La peur de manquer quelque chose

Nous (psychologues) utilisons parfois le terme « FOMO » (Fear Of Missing Out), qui désigne la peur de manquer une information, un événement ou une expérience importante.

Les réseaux sociaux nous donnent accès en permanence à ce que font les autres. Cette exposition continue peut créer l’impression qu’il se passe toujours quelque chose ailleurs et que l’on devrait être plus actif, plus productif ou plus présent.

Certaines personnes développent alors l’habitude de consulter leur téléphone très fréquemment, parfois sans même s’en rendre compte. Cette vigilance permanente peut alimenter le stress et rendre les moments de repos plus difficiles.

Progressivement, la déconnexion peut devenir inconfortable, comme si l’absence d’informations créait elle-même une forme d’inquiétude.

Les RS entretiennent l’incertitude et la vigilance

L’anxiété est souvent liée à une difficulté à tolérer l’incertitude. Or, les réseaux sociaux exposent constamment à de nouvelles informations, parfois contradictoires ou inquiétantes.

Actualités alarmantes, débats polarisés, témoignages anxiogènes, informations incomplètes ou rumeurs : l’utilisateur est régulièrement confronté à des contenus susceptibles de déclencher des inquiétudes.

Certaines personnes développent alors le réflexe de consulter fréquemment leur téléphone pour vérifier une information, suivre l’évolution d’une situation ou se rassurer. Pourtant, cette recherche permanente de certitudes produit souvent l’effet inverse : plus nous cherchons à contrôler l’incertitude, plus notre attention se focalise sur ce qui pourrait mal se passer.

Chez les personnes anxieuses, cette exposition répétée peut renforcer un état de vigilance chronique et alimenter les ruminations. Le cerveau reste mobilisé autour de scénarios potentiellement menaçants, même lorsque le danger n’est pas immédiat.

À long terme, cette hypervigilance peut contribuer à maintenir un niveau de stress élevé et rendre plus difficile le retour à un sentiment de sécurité intérieure.

La comparaison aux autres : un facteur souvent sous-estimé

La comparaison sociale est probablement l’un des mécanismes les plus connus, mais aussi l’un des plus puissants.

Sur les réseaux sociaux, chacun partage généralement les aspects les plus valorisants de sa vie : réussites, voyages, moments heureux, projets accomplis ou événements importants. Ce que nous voyons correspond rarement à la réalité complète du quotidien.
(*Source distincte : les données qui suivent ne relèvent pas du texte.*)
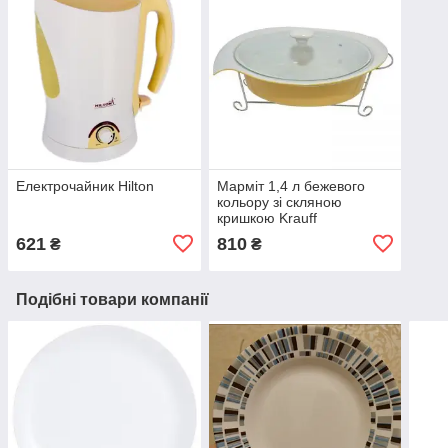
Електрочайник Hilton
Марміт 1,4 л бежевого
кольору зі скляною
кришкою Krauff
621
810
₴
₴
Подібні товари компанії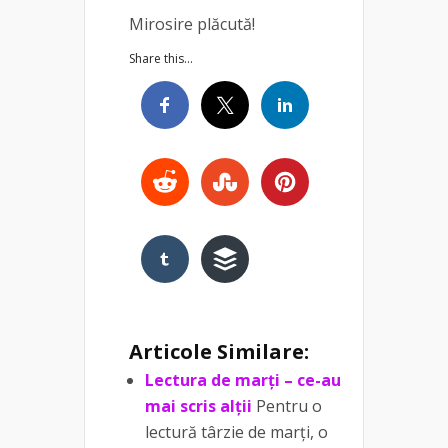
Mirosire plăcută!
Share this...
Articole Similare:
Lectura de marți – ce-au
mai scris alții
Pentru o
lectură târzie de marți, o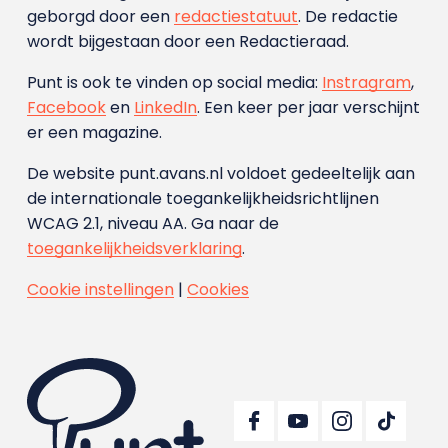
geborgd door een
redactiestatuut
. De redactie
wordt bijgestaan door een Redactieraad.
Punt is ook te vinden op social media:
Instragram
,
Facebook
en
LinkedIn
. Een keer per jaar verschijnt
er een magazine.
De website punt.avans.nl voldoet gedeeltelijk aan
de internationale toegankelijkheidsrichtlijnen
WCAG 2.1, niveau AA. Ga naar de
toegankelijkheidsverklaring
.
Cookie instellingen
|
Cookies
Même lorsque nous savons intellectuellement que ces contenus sont sélectionnés, notre cerveau continue à les utiliser comme points de référence. Il devient alors facile d’avoir l’impression que les autres avancent plus vite, réussissent davantage ou semblent plus épanouis.

Cette comparaison peut faire émerger des pensées telles que :

  • « Je ne fais pas assez. »
  • « Je suis en retard par rapport aux autres. »
  • « Pourquoi ma vie ne ressemble-t-elle pas à cela ? »

À long terme, ces pensées peuvent fragiliser l’estime de soi et entretenir un sentiment d’insuffisance qui nourrit l’anxiété.

Retrouver une relation plus apaisée avec les réseaux sociaux

Les RS ne sont pas nécessairement néfastes. Tout dépend de la manière dont ils sont utilisés et de la place qu’ils occupent dans notre quotidien.

Prendre conscience de leur impact, limiter certains temps de consultation, désactiver des notifications ou accorder davantage de place aux activités hors écran peut aider à réduire le niveau de stress ressenti.

L’utilisation des réseaux sociaux en fin de journée peut également favoriser les ruminations et rendre l’endormissement plus difficile. Vous pouvez consulter notre article sur les raisons pour lesquelles l’anxiété revient souvent le soir pour approfondir ce sujet.

Un accompagnement psychologique permet d’explorer les facteurs qui entretiennent l’anxiété et de développer des stratégies adaptées pour retrouver un équilibre plus serein au quotidien.